Speaking of rockets, did you see the recent tweets from an astronaut up on the International Space Station? Go see several of them here. Very nice.
This feels like an apropos time to share the next installment on There's No Mayonnaise in Ireland by Will Stanton. Part one was in yesterday's post.
Then there was the time my wife sent me next door to borrow a couple of eggs, and I came back with an Easter chick. She looked at it, and then at me. "This one's a real challenge," she said. "Let's see—you walked in without knocking. . . ."
"Eloise was on the floor," I said, leading her on, "reaching under the bookcase..."
"That's enough," she said. "Naturally, you asked what she was doing, and she said . . ." My wife studied the chick. "Got it! Eloise said she was trying to catch a chick, and you said how much, and she said, 'Fifty cents,' and you said you'd cash it. So Eloise got up, you handed her 50 cents, and she said, 'Well, well, you have just bought yourself…”
"Isn't there anything to drink in this house?" I asked.
Even when I recognize the pitfalls in time, I still have a problem. I'm thinking of the woman who told me she didn't know what to do about her husband's coffin. I didn't know what to do—or say—either. I'd have felt like a fool if I'd asked about the services and then found out that all he had was a bad cold. On the other hand, if she really was a widow, I didn't want to recommend some brand of cough drops. Compromising, I mumbled, "No man is an island."
"Oh?" she said. "What do they put on their sandwiches?"
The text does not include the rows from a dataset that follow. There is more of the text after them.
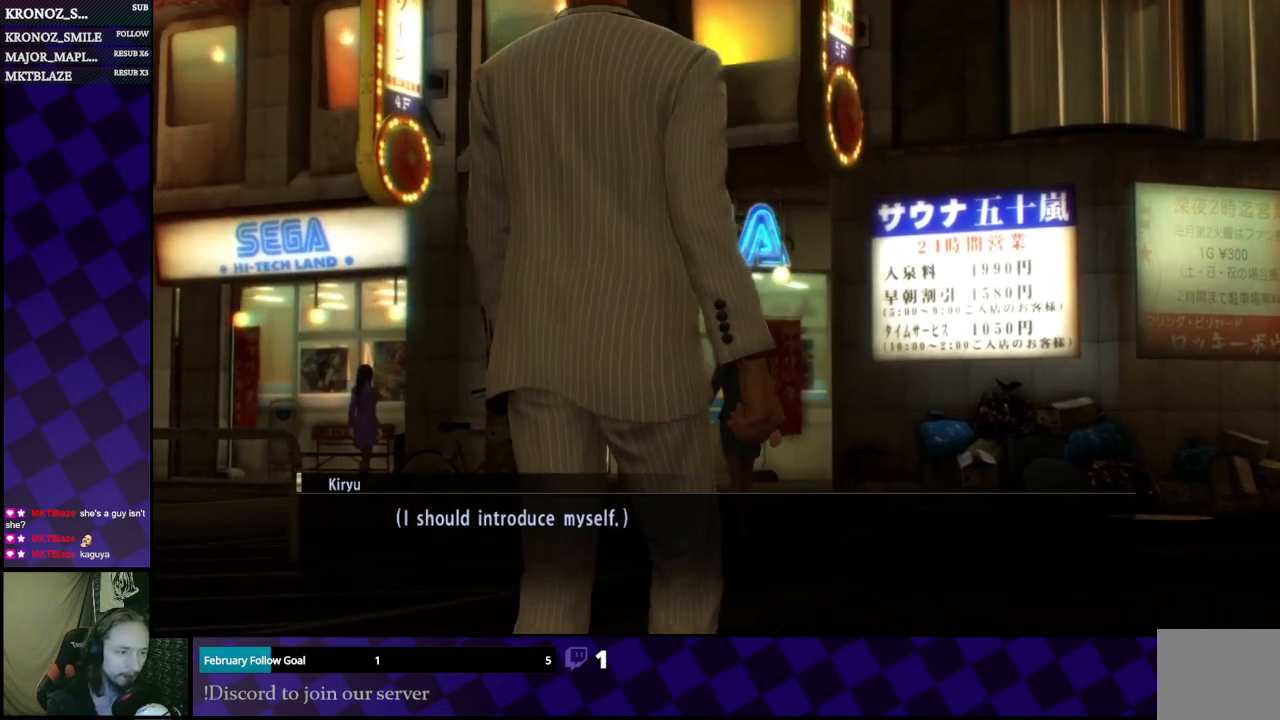
{"buttons": ["A"], "left_stick": "center", "right_stick": "center", "events": [[500, "A", "down"]]}
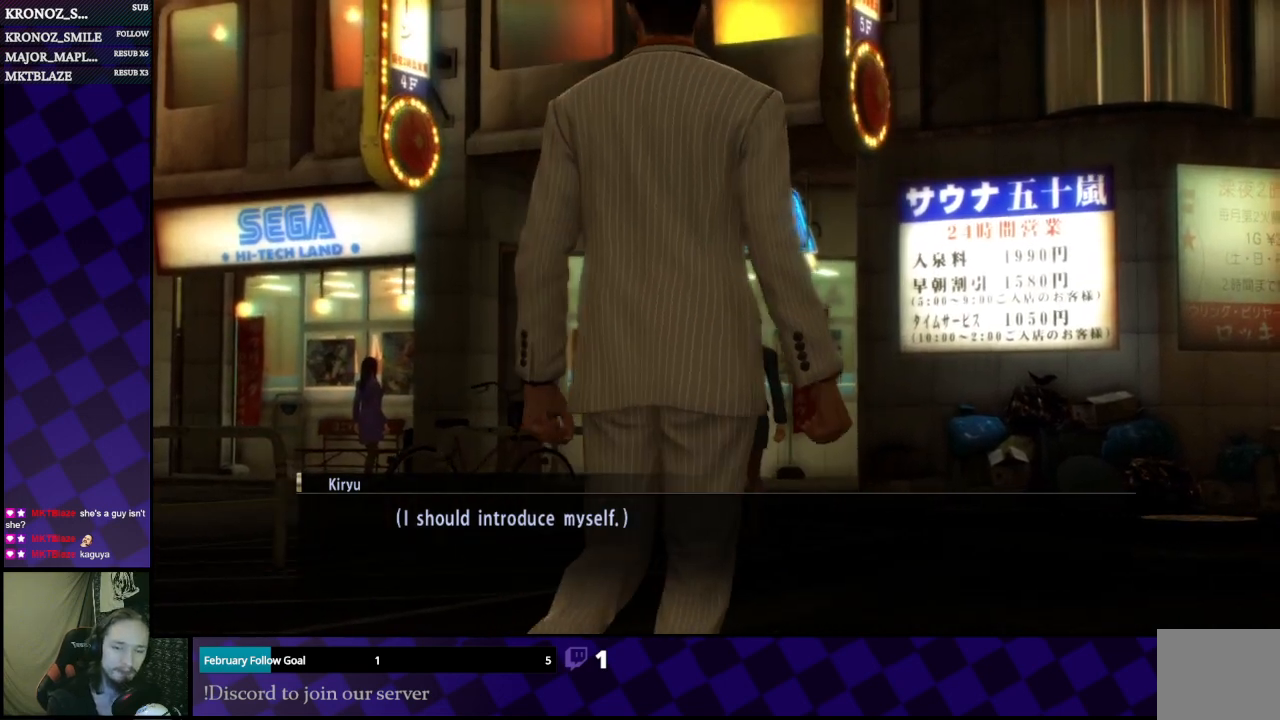
{"buttons": [], "left_stick": "center", "right_stick": "center", "events": [[133, "A", "up"]]}
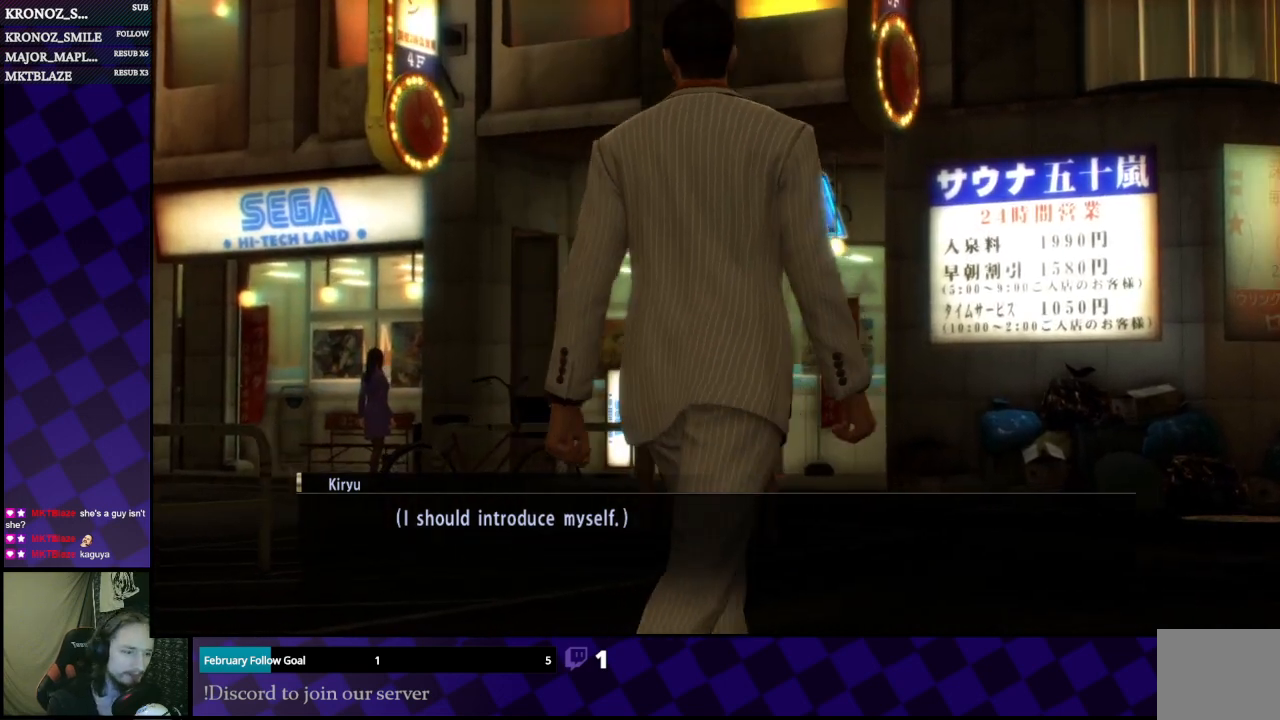
{"buttons": [], "left_stick": "center", "right_stick": "center", "events": [[133, "A", "down"], [233, "A", "up"]]}
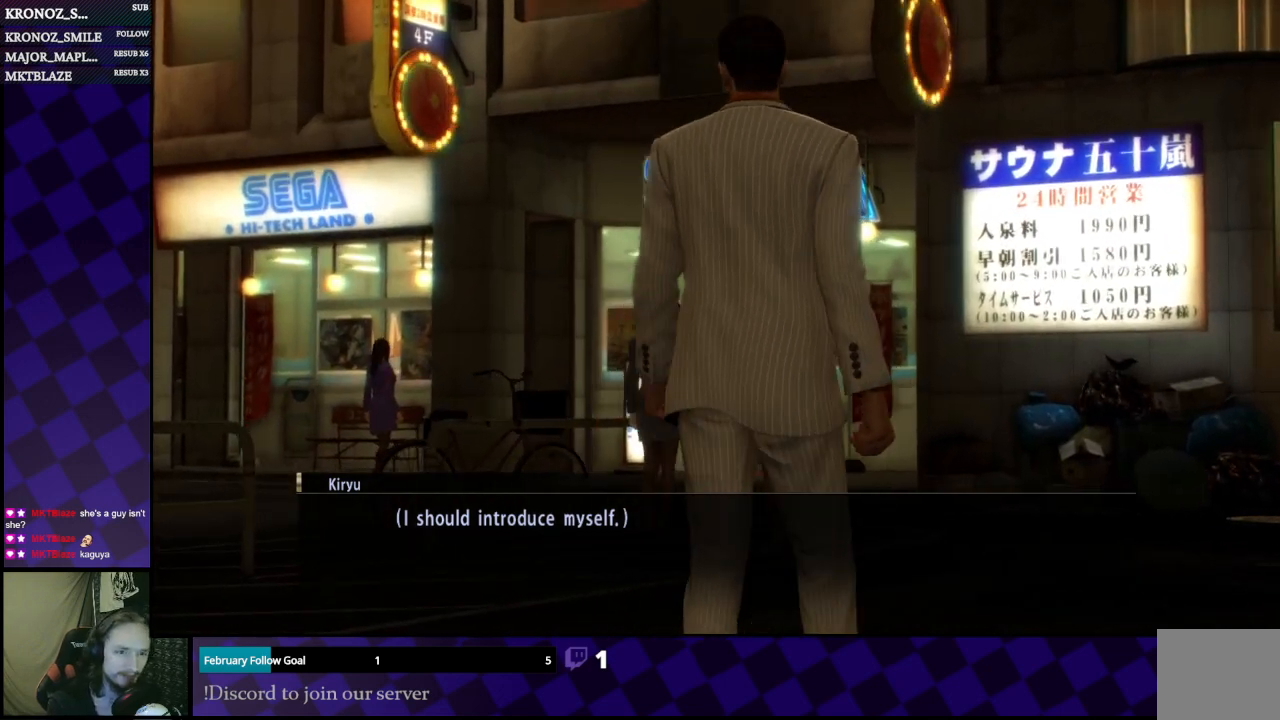
{"buttons": ["A"], "left_stick": "center", "right_stick": "center", "events": [[133, "A", "down"], [233, "A", "up"], [500, "A", "down"]]}
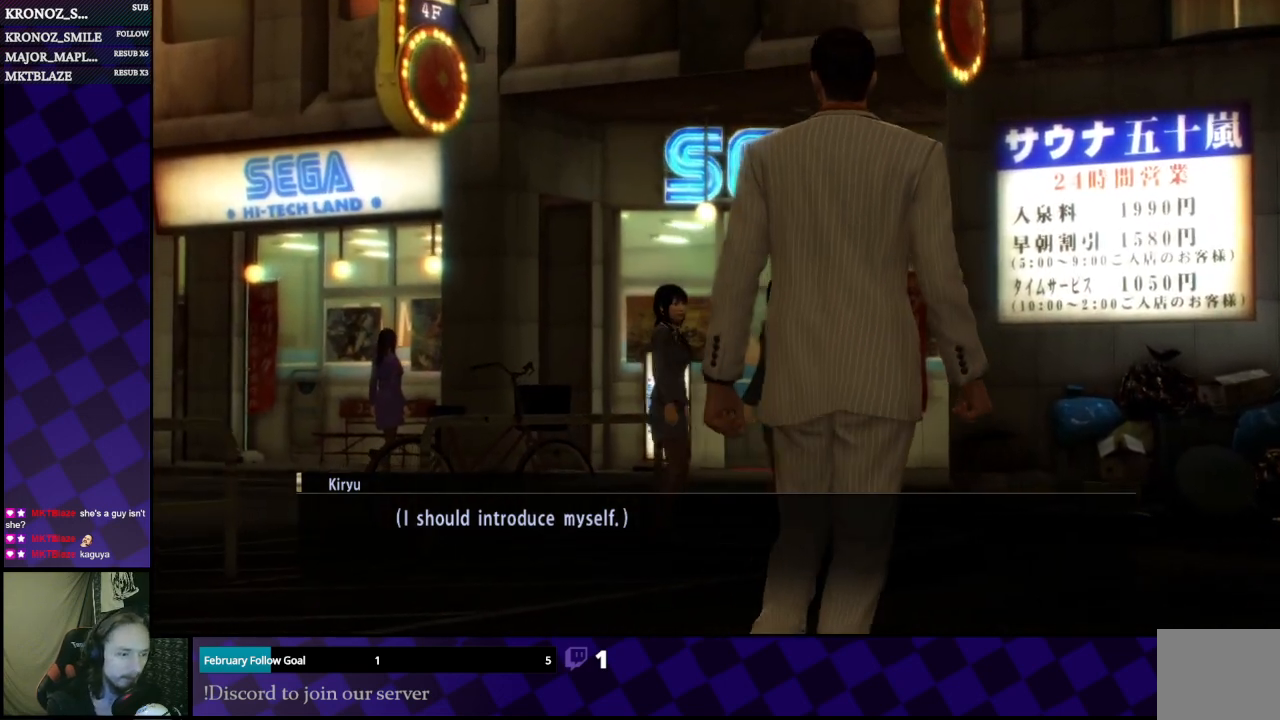
{"buttons": ["A"], "left_stick": "center", "right_stick": "center", "events": [[33, "A", "up"], [367, "A", "down"]]}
Speaking of jokes, maybe it's time of a little clarity...of vision, that is. Ha ha. Another joke within a joke. Today's is a new spin on car recalls.
Before I drove in this morning, I had a whole diatribe I was going to share. Now, I can only remember that I wanted to remember that. I wonder what it was about?
I am using the Lumosity app everyday on my smartphone, but I guess it is not working, huh? I had better go do some real work to stretch my between-the-ear muscle.